Talkin' fastball
Talkin' Devers, Ramos, and the Schmitt
If there’s one thing that’s been frustrating about the Giants this year (last five games aside), it’s been watching them. It’s hard to get more specific, considering everything about the team, but the team has been undeniably bad against fastballs, haven’t they? It seems like every other game, they’ve got the tying run on third and they swing through a four-seamer, or take one down the middle with two strikes and then trudge back to the dugout.
When you see it, it’s flabbergasting. It’s absurd. Why are you taking that fastball? You should be swinging! It’s right there! In the zone! And then, three minutes later: why can’t you hit that fastball? You’re paid to hit fastballs!
The Giants have to be uniquely bad at this, don’t they? There’s no way fans of other teams are a tenth as annoyed at all this as we are, is there? Well, let’s look into it.
No.
The Giants are moderately below average at swinging at fastballs in the zone, and exactly average at swinging through fastballs. League average in the NL is swinging at 65% of four-seamers in the zone, making contact with 86%, and swinging through 8.5% of four-seamers. The Giants are swinging at 64.6% of four-seamers in the zone, making contact with 85.1%, and swinging through 8.5%. If you add in sinkers, those league numbers are 63.1%, 87.9%, and 7.4%; the Giants’ numbers are 62.7%, 87%, and 7.5%. Throw in cutters too, and it’s still the same story (though the Giants actually catch up a little on the in-zone fastballs).
The Giants are, if not exactly league average on fastball swing decisions, barely below. Those bad takes, those bad swings: the whole league is doing the same thing. Hell, the Dodgers swing at fewer fastballs in the zone than the Giants, and swing through more of them. So all that “What are you looking for, moron?” stuff is misguided. They have basically the same process as the rest of the league.
But their results are worse.
The Giants are 23rd in the majors against the four-seam fastball (hereafter called “the fastball” for convenience; sorry to ignore you, sinker and cutter) in terms of per pitch value, meaning that if every team in the league was thrown a fastball, on average only 7 of them would do a worse job with it than the Giants. Why? You might think that they don’t have a ton of power, but their ISO is actually slightly (very slightly) above average. Their walk rate is slightly (very slightly) below average, but not enough to explain the problem. No, the problem is actually One Of Those Things We’re Not Supposed To Care About: batting average.
The Giants are hitting .237 against the fastball, which is 24th in MLB, and they have seen more fastballs than any team in baseball.
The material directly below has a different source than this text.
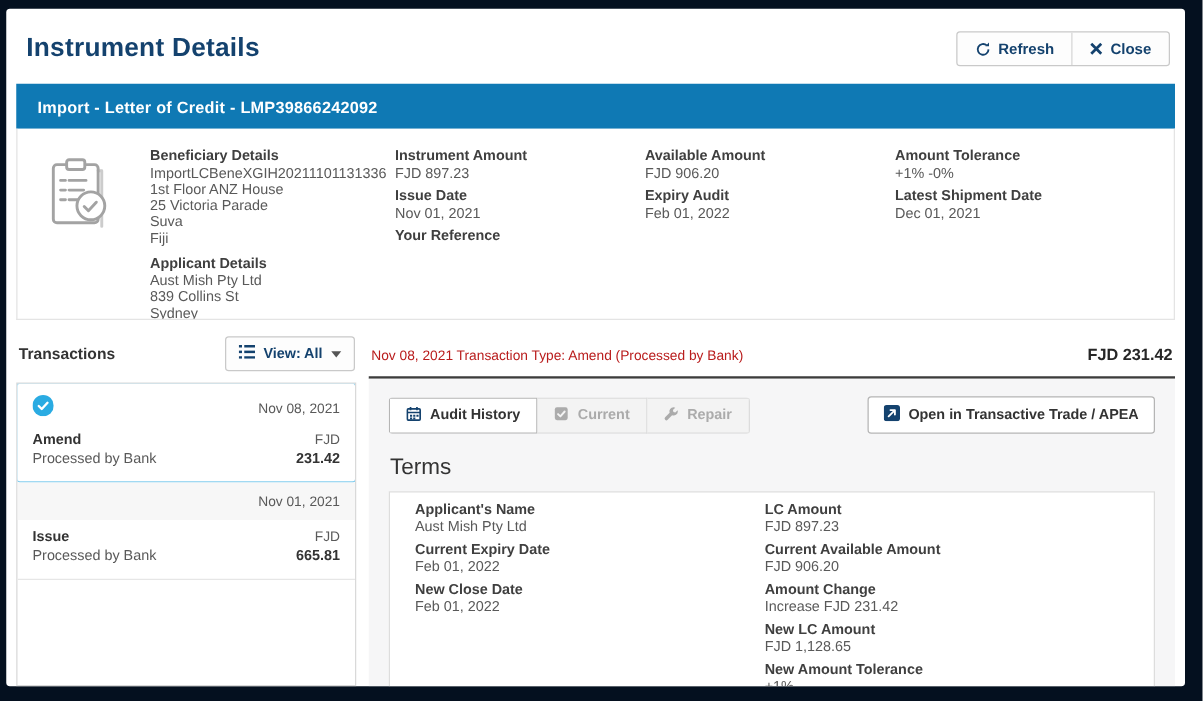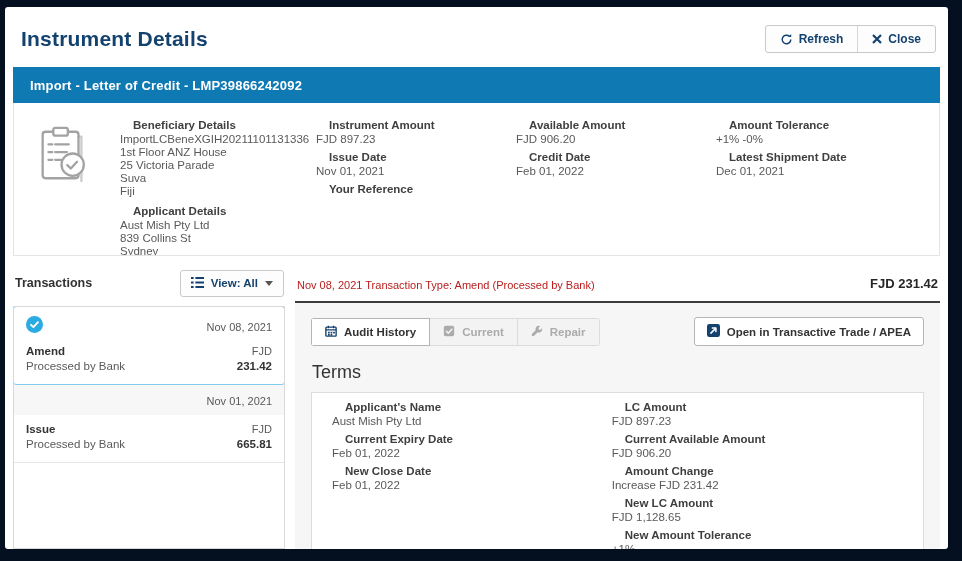"Beneficiary Details" .f-label { margin-left: 13px -> none }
I would say that presumably these things are related, but the teams that have seen the second- and third-most fastballs, the Brewers and Red Sox, are both excellent at hitting fastballs, so that’s not necessarily a one-to-one correlation. They’re striking out at an average rate against the fastball, as you would expect from the average swing-through numbers, so that’s not why they’re below average.
No, it’s BABIP that’s the problem here. The Giants have a .276 batting average on balls in play against the fastball, which is why their overall batting average is so below average. Why do they have a low BABIP? Because they hit more fly balls against fastballs than any other team, and they’re second worst in the league at hitting the fastball hard. What that adds up to is a bunch of medium fly balls that are easy to catch, and therefore a low batting average.
So what’s the fix? It’s tough to say “hit more line drives” — the Giants hit the fourth fewest line drives against fastballs of any team in the majors — but they do need to work on hitting the ball harder. This is why Rafael Devers, for example, is still a good hitter against fastballs even though he swings through a terrifying number of them. When he does make contact, he hits the ball hard 76% of the time, compared to the team as a whole, who hits the ball hard 42% of the time. It’s frustrating to watch Devers swing through 96 in the zone, and it’s the sort of thing that you’ll grumble about to everyone on Grumbl, the social media app for grumbling, but that’s just part of who he is as a hitter, and the overall package works enough that it’s not worth complaining about.
The core of the problem, then, is that the Giants don’t hit the ball hard enough. They need bigger, stronger boys who can wallop the hell out of a fastball. Other than Devers, Heliot Ramos consistently hits fastballs hard, and in his incredibly small sample size, Jerar Encarnacion hit every fastball hard that he made contact with. The next two on the list are Willy Adames and Casey Schmitt, and while they have done a good job on fastballs, it’s worth noting that both of them would bring the average down on the Yankees or Red Sox.
So that’s the real problem the Giants have with fastballs. It’s not that they take a lot of them or swing through too many — though in absolute numbers, they do that more than any other team, because they see more fastballs than any other team — but that when they do make contact, the contact isn’t good enough. From the eye test, I honestly thought that they would be worse at the swing decision/swing ability part of the game, but that’s why you trust numbers instead of vibes.

Greatly appreciate the breakdown. Especially as trusting numbers instead of vibes isn’t the sort of thing we do on Grumbl, the social media app for grumbling.